**What the task requires:** Among the lines of the records, please find those that contain the word "práve" and copy them.

**Data records:**
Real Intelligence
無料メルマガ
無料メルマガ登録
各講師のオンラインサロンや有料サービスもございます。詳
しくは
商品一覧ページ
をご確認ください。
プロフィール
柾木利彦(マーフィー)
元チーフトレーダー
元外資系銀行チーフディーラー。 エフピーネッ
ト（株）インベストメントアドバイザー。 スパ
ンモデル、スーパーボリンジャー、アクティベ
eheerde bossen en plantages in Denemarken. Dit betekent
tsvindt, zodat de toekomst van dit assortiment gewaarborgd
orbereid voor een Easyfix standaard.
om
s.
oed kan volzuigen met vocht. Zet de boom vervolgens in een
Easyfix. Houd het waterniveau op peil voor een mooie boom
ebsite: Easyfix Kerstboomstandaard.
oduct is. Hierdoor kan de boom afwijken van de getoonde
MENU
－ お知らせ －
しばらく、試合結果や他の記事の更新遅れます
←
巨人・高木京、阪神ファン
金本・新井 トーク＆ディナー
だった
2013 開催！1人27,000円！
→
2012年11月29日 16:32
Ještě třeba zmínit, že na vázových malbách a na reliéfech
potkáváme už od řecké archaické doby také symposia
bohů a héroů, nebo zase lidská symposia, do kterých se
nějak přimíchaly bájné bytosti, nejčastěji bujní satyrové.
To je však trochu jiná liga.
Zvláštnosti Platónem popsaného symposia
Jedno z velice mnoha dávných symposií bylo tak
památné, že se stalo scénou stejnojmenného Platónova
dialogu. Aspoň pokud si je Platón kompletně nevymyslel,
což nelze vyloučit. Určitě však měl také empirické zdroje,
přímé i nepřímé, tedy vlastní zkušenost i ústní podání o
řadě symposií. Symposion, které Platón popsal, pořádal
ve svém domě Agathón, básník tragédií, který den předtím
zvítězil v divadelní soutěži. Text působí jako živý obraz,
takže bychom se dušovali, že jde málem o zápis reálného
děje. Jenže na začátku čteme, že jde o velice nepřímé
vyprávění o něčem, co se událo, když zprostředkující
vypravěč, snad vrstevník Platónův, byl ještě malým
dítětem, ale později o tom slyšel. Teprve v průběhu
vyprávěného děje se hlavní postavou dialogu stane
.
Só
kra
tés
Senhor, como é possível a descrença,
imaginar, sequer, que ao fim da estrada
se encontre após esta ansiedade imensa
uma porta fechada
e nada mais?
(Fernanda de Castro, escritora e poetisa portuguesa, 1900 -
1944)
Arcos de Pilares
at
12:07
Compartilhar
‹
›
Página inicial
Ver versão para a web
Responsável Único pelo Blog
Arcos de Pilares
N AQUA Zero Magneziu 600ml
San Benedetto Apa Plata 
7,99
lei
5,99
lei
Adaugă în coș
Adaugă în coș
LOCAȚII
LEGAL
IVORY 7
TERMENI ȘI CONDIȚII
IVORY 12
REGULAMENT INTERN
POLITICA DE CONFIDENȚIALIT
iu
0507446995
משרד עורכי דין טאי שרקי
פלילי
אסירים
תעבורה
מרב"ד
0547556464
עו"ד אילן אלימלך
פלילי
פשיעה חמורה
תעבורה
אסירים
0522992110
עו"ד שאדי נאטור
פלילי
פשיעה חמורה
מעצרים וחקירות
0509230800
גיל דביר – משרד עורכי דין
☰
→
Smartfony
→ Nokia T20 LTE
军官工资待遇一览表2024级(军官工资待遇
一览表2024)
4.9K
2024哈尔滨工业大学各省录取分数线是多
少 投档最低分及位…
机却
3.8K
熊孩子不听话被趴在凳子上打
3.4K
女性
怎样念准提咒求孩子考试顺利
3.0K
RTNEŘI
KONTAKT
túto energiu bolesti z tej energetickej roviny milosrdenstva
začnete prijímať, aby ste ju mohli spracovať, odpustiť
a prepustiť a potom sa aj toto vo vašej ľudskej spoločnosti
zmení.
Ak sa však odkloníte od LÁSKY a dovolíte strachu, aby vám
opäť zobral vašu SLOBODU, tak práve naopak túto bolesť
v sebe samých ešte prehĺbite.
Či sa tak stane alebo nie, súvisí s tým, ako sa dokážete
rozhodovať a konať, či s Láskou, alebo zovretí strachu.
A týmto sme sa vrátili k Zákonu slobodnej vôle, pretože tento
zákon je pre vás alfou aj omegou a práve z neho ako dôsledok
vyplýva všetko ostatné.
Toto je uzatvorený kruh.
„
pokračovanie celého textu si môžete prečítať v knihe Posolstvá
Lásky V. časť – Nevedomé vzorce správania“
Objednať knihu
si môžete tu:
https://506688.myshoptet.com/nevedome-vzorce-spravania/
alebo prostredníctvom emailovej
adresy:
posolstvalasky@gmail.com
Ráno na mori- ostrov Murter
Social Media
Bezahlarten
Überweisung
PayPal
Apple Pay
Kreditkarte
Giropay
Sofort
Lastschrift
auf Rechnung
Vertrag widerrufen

**Solution:**
opäť zobral vašu SLOBODU, tak práve naopak túto bolesť
zákon je pre vás alfou aj omegou a práve z neho ako dôsledok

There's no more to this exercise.